***** Material for this exercise

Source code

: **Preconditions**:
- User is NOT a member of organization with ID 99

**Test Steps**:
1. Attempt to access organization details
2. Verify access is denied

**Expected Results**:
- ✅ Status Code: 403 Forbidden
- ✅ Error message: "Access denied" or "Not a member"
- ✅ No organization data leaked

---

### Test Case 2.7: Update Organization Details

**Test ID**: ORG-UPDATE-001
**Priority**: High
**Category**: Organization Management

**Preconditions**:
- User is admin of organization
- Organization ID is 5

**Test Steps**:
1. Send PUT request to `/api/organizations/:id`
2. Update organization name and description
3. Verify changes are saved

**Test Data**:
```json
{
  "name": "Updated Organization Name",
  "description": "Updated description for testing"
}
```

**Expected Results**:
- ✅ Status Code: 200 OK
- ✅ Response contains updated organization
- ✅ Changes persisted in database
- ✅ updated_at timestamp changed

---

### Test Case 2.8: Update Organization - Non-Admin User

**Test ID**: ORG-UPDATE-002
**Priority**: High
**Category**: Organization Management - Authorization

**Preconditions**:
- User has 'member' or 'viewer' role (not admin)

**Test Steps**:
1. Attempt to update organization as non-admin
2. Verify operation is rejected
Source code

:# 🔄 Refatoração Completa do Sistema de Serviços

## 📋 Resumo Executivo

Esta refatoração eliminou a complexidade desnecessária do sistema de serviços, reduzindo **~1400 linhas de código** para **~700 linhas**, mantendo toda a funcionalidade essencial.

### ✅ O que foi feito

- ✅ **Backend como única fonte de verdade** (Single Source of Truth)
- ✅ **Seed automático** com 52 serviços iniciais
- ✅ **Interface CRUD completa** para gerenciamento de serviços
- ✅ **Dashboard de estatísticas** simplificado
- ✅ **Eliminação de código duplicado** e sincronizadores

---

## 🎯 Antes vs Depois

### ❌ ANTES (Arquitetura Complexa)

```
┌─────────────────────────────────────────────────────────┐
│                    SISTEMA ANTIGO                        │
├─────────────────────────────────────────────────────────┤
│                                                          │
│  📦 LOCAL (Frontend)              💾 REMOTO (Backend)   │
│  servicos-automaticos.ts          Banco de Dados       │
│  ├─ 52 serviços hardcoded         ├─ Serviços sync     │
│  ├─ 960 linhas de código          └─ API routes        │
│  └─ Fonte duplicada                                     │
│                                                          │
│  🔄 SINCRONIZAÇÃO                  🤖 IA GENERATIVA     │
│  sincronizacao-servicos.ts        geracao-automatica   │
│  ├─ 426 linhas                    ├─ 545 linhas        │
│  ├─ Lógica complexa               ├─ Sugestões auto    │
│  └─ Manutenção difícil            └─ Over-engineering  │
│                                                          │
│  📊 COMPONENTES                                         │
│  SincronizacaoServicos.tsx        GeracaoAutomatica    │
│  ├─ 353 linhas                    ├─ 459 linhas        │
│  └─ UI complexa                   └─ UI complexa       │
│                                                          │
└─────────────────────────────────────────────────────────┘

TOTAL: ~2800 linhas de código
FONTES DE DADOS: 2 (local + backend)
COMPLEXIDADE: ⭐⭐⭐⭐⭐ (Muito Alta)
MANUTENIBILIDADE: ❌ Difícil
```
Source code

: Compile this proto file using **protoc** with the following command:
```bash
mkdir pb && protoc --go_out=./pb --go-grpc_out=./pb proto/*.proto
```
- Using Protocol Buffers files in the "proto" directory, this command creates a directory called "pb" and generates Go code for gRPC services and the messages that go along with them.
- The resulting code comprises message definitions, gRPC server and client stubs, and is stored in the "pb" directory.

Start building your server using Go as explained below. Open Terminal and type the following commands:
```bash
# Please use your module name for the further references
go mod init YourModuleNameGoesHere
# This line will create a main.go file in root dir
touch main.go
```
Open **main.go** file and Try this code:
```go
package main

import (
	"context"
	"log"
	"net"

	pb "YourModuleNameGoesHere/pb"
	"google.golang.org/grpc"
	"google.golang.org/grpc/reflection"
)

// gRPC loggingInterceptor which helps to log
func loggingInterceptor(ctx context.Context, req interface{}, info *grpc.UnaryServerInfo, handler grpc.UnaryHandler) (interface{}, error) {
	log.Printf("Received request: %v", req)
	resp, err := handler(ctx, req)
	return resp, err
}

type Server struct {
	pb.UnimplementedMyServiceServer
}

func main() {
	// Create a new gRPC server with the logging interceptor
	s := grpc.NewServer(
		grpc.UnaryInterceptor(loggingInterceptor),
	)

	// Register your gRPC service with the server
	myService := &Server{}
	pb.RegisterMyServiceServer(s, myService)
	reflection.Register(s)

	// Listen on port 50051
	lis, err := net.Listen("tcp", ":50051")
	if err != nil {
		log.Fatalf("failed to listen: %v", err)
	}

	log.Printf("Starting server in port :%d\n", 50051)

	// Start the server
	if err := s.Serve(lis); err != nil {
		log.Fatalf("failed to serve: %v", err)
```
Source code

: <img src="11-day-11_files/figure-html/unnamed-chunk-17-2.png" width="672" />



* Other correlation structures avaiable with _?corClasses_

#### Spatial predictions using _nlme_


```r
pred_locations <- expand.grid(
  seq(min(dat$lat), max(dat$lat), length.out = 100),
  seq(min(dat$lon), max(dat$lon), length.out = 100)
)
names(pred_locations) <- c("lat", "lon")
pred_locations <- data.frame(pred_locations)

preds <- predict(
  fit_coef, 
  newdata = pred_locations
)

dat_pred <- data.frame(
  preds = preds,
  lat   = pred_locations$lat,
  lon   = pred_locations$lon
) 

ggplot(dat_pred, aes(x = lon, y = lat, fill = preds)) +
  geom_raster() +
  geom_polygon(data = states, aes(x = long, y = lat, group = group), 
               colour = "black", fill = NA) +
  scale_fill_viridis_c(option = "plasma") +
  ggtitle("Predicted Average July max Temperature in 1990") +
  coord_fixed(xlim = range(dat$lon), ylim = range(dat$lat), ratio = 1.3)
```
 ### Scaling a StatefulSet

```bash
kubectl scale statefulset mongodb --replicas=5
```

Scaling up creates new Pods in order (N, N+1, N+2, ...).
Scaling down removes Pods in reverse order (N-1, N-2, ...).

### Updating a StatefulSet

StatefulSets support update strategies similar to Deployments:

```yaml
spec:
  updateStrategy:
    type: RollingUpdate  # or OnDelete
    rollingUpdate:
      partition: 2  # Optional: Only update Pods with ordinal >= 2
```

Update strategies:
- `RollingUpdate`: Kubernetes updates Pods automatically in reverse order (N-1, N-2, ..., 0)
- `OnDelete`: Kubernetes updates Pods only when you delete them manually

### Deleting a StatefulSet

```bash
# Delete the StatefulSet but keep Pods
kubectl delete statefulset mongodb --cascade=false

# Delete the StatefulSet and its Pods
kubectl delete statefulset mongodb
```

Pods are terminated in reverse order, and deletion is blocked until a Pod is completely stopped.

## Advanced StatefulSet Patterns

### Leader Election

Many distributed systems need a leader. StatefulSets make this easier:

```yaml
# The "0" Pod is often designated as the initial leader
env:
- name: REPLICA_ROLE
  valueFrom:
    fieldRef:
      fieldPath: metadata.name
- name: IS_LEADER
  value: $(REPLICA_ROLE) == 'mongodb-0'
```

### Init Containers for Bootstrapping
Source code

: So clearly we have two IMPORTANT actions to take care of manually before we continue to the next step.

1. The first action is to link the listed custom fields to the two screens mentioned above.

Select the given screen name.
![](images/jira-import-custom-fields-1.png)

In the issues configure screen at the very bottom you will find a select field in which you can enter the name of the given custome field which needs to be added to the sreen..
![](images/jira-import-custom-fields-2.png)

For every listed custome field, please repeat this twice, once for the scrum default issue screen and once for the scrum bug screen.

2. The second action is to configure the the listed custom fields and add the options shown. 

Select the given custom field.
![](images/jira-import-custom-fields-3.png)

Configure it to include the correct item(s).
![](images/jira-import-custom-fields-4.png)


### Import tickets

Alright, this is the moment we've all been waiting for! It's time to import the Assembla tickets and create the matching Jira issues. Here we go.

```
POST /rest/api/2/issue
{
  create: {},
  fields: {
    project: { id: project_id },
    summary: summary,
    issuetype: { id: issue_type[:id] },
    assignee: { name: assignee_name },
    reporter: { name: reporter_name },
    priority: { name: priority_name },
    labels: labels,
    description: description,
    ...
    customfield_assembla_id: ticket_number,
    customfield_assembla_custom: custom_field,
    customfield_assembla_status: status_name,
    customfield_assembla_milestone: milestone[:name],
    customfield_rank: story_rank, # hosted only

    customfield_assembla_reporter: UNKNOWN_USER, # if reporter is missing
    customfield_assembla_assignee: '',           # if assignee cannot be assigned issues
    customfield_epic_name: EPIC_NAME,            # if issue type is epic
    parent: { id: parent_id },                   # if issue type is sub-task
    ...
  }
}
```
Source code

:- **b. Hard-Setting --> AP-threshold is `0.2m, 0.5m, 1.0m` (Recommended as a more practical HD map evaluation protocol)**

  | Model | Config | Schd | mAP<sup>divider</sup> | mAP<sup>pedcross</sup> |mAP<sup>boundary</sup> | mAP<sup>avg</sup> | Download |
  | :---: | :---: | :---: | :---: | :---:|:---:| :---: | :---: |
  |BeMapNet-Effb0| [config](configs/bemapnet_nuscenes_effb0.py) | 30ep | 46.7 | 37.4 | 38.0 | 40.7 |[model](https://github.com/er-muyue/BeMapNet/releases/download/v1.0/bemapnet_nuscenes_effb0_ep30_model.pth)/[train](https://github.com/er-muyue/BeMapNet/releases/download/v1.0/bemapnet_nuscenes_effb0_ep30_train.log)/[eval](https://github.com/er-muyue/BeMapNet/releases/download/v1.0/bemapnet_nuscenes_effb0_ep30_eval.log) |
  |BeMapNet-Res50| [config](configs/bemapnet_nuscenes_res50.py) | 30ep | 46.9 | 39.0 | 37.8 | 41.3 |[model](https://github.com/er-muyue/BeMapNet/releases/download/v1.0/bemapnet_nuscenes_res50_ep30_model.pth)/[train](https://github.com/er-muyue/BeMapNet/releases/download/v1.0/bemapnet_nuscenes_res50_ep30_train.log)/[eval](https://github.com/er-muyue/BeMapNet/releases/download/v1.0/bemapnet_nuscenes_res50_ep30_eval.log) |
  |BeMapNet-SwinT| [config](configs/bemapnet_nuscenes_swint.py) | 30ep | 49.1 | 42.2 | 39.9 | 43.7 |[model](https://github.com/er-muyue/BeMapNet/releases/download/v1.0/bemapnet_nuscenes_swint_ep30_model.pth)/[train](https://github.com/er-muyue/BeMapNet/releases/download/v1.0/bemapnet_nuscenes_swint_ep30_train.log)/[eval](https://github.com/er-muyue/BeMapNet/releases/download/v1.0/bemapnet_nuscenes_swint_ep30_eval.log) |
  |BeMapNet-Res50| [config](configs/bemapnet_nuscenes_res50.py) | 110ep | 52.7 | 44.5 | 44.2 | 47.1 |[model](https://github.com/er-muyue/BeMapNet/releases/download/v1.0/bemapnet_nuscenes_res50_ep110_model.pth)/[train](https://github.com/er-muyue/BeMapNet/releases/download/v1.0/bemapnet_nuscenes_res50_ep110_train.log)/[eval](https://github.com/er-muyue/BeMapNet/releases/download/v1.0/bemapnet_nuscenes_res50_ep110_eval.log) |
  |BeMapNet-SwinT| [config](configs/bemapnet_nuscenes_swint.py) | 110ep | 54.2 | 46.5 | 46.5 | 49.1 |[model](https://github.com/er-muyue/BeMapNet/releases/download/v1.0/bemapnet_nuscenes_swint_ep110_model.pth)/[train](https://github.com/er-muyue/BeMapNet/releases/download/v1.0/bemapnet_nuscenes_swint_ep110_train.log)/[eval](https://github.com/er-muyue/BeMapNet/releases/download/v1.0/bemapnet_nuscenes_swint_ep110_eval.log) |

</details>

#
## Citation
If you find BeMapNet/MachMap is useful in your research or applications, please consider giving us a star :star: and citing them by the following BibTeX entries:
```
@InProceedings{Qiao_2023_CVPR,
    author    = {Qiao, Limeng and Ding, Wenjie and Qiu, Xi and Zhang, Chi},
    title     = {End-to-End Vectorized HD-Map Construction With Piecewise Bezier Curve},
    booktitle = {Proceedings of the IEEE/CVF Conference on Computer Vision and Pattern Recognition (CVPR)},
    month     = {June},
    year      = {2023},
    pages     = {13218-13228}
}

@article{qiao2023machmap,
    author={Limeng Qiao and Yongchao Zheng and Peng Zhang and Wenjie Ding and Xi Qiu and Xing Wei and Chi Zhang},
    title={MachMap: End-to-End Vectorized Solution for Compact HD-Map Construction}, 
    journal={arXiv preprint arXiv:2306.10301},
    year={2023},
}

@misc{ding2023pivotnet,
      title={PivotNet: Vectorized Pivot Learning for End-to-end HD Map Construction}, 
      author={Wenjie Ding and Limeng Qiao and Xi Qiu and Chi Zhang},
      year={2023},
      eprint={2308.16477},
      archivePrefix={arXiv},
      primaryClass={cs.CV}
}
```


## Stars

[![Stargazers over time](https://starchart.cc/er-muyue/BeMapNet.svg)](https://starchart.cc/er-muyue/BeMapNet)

**********

• What you should do:
Report each line of the entries where the word "them" occurs.

• Answer for the task:
- Using Protocol Buffers files in the "proto" directory, this command creates a directory called "pb" and generates Go code for gRPC services and the messages that go along with them.
- `OnDelete`: Kubernetes updates Pods only when you delete them manually
If you find BeMapNet/MachMap is useful in your research or applications, please consider giving us a star :star: and citing them by the following BibTeX entries:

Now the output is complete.